Zu dem Angriff bekannte sich die bis vor wenigen Wochen weitgehend unbekannte pro-iranische Hayi-Gruppe. Einer ihrer "einsamen Wölfe", also ein Einzeltäter, habe am Mittwoch "Zionisten" attackiert, erklärte die Gruppe Harakat Aschab al-Jamin al-Islamija (Hayi) in Onlinediensten nach Angaben der Organisation SITE Intelligence Group. Die britische Polizei stufte den Messerangriff als "terroristischen" Anschlag ein.

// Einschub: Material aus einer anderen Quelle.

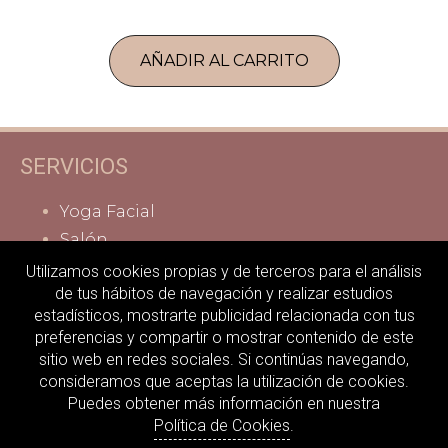
AÑADIR AL CARRITO
SERVICIOS
Yoga Facial
Salón
Servicios
Utilizamos cookies propias y de terceros para el análisis
de tus hábitos de navegación y realizar estudios
MI ACTIVIDAD
estadísticos, mostrarte publicidad relacionada con tus
preferencias y compartir o mostrar contenido de este
sitio web en redes sociales. Si continúas navegando,
Contacto
consideramos que aceptas la utilización de cookies.
Aviso legal
Puedes obtener más información en nuestra
Política de privacidad
Política de Cookies
.
Términos y condiciones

Der Angreifer habe "eine Vorgeschichte schwerer Gewalttaten und psychischer Probleme", sagte Polizeichef Mark Rowley. Premierminister Keir Starmer und König Charles III. verurteilten den "abscheulichen" Angriff. Israelische Spitzenpolitiker forderten ein "entschiedenes Vorgehen" der britischen Behörden gegen Judenhass.

Seit Beginn des Iran-Kriegs Ende Februar hatte es eine Reihe von Brandstiftungen und weiteren Anschlägen in London, Paris, Belgien, den Niederlanden und auch in München gegeben, die der Gruppe zugeschrieben werden.